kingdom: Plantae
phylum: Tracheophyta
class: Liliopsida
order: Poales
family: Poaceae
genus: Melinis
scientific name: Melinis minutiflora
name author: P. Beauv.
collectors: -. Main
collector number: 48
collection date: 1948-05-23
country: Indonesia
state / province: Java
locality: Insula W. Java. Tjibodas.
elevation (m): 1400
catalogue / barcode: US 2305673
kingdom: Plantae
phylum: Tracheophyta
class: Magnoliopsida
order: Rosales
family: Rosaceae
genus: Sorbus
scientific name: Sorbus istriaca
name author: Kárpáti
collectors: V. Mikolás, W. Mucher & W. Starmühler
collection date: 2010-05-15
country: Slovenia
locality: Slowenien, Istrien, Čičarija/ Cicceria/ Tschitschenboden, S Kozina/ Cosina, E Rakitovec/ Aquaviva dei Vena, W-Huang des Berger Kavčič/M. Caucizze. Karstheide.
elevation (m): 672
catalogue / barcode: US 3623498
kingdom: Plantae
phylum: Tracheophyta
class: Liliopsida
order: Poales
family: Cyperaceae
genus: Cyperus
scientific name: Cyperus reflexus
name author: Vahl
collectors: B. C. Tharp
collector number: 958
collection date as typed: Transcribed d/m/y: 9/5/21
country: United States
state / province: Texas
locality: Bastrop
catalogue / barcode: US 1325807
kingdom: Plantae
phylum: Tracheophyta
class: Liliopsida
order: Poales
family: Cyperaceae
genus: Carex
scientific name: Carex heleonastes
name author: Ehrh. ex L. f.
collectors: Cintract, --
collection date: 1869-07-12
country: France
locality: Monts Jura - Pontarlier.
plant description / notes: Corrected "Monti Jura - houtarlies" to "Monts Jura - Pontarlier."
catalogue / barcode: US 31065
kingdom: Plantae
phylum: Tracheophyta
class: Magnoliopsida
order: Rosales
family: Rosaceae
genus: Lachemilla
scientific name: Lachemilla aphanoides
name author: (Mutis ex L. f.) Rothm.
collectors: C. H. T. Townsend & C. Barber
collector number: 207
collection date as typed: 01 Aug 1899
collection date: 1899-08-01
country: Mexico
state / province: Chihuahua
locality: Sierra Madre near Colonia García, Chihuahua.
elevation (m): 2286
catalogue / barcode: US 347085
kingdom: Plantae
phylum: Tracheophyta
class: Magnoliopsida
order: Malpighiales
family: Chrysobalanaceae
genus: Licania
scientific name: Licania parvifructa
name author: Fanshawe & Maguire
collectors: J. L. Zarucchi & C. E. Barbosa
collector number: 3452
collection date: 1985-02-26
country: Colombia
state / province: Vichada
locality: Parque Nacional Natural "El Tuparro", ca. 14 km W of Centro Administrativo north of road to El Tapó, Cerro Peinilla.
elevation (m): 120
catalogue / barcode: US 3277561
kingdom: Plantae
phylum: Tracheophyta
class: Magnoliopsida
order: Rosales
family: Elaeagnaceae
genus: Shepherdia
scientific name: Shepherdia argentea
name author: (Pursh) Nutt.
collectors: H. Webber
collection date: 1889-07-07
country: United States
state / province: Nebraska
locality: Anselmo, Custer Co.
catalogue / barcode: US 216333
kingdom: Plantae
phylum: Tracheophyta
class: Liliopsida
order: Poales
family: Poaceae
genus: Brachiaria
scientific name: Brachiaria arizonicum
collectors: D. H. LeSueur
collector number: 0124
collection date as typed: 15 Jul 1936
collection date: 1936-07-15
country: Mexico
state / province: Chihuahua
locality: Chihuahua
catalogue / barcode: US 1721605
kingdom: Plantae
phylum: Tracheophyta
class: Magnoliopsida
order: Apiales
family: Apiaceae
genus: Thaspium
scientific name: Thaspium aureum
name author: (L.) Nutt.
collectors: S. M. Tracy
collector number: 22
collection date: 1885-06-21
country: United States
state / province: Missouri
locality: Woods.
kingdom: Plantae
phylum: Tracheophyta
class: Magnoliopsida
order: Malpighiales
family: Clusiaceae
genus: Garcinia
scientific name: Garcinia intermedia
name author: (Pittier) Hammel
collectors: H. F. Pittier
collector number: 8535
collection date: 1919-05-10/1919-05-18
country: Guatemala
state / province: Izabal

What you should do
Count the lines in the records that contain the string "collectors", treating uppercase and lowercase as different, and reply with the number alone.

Output
10